* Start Dataset rows *
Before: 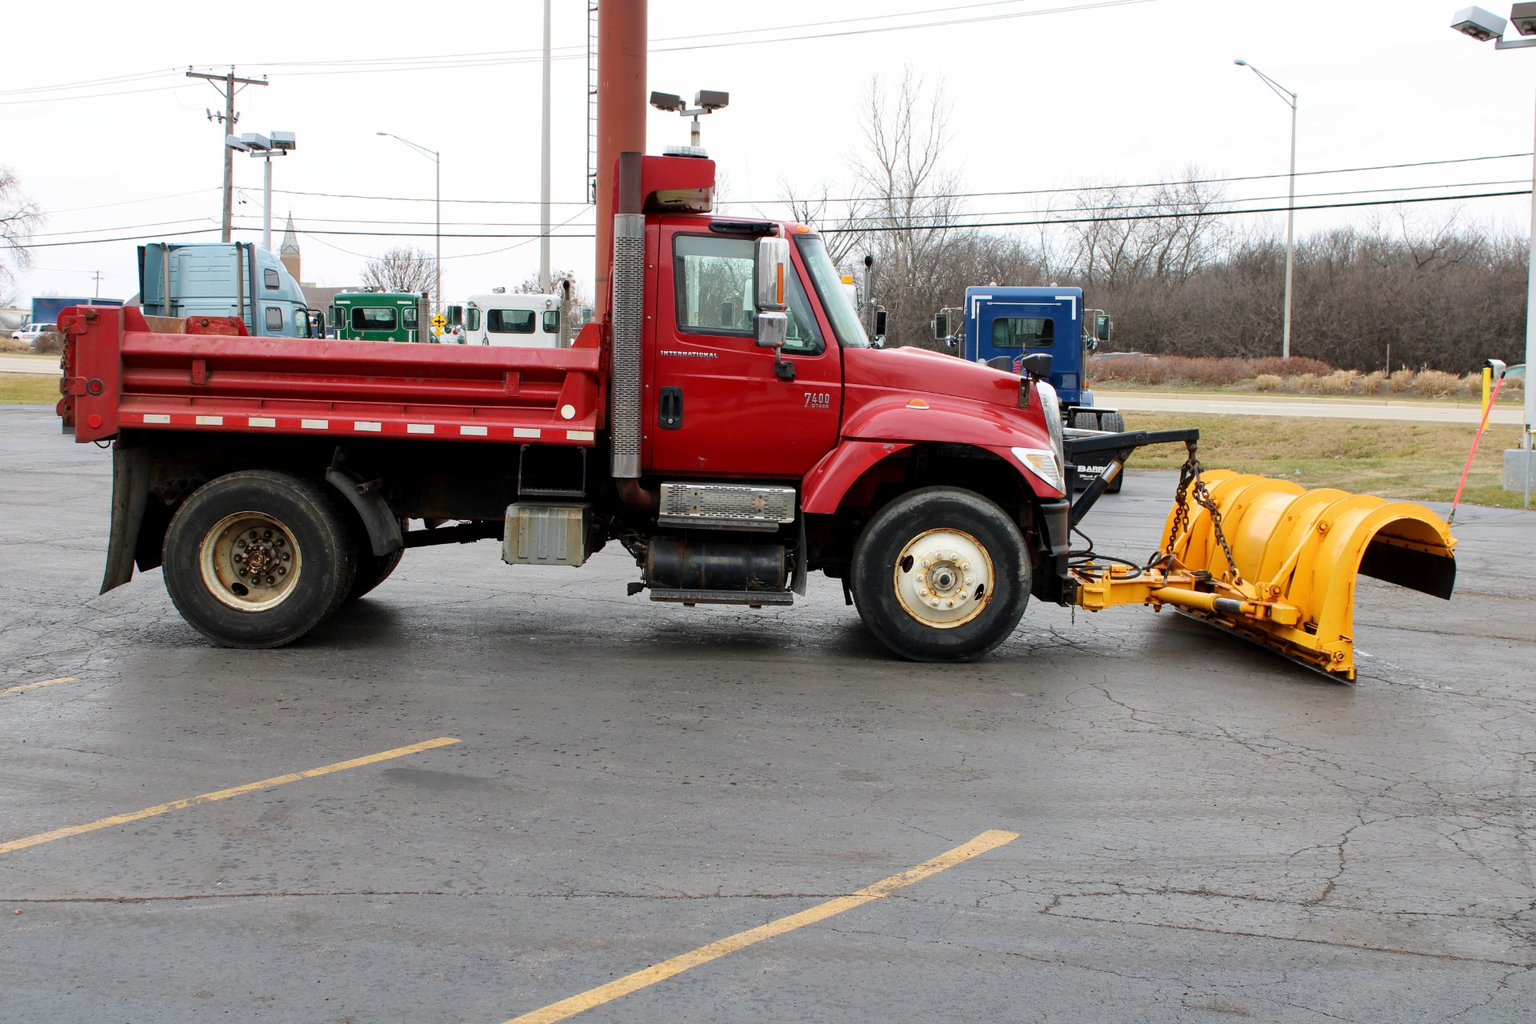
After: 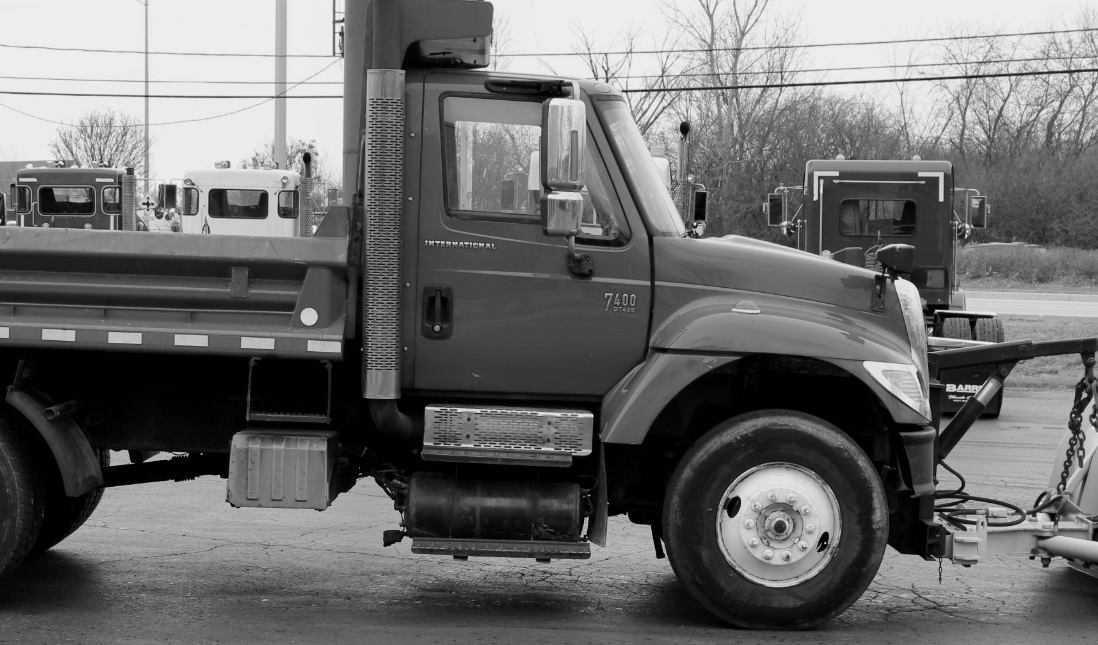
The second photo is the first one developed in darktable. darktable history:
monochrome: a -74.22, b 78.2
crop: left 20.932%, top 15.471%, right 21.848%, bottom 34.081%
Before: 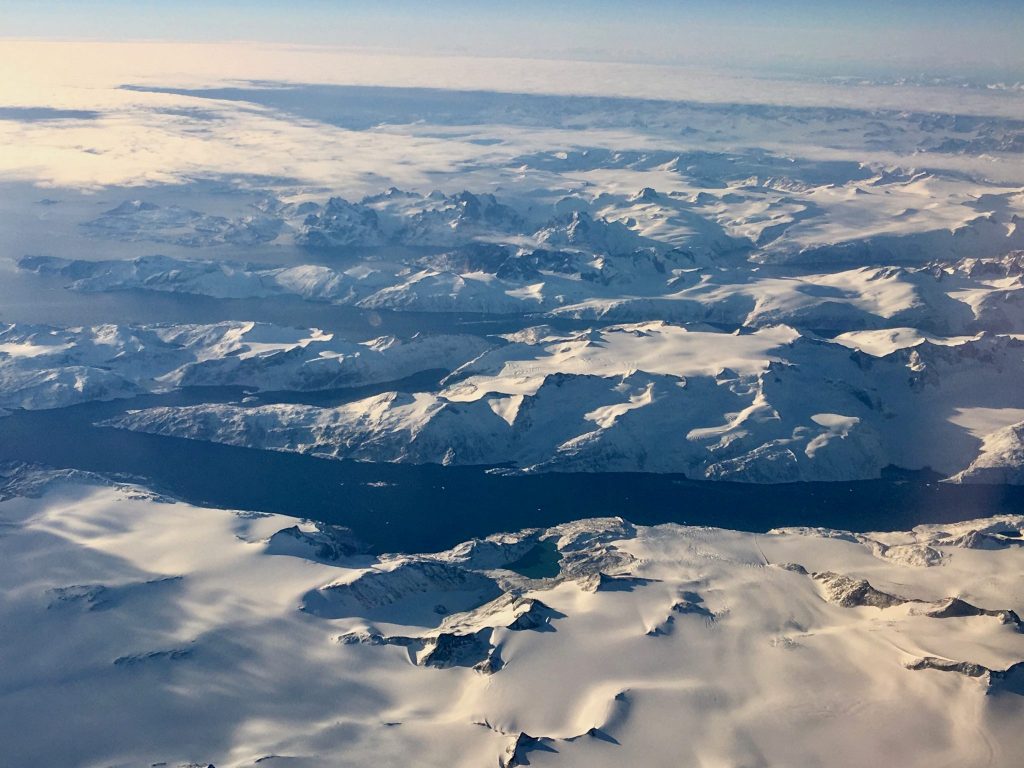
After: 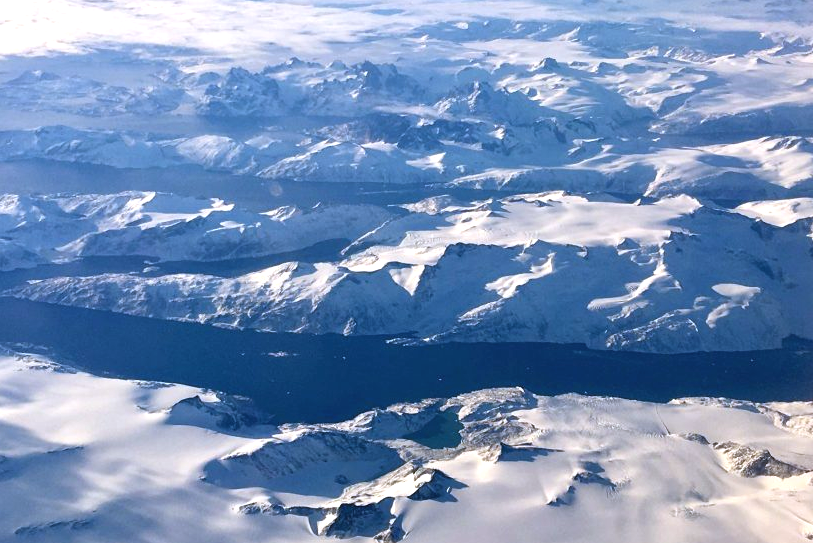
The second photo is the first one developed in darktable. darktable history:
* End Dataset rows *
[Given instruction] Retype all of the items above word for word, leaving out the pictures.

[Written solution]
Before: 
After: 
The second photo is the first one developed in darktable. darktable history:
monochrome: a -74.22, b 78.2
crop: left 20.932%, top 15.471%, right 21.848%, bottom 34.081%
Before: 
After: 
The second photo is the first one developed in darktable. darktable history:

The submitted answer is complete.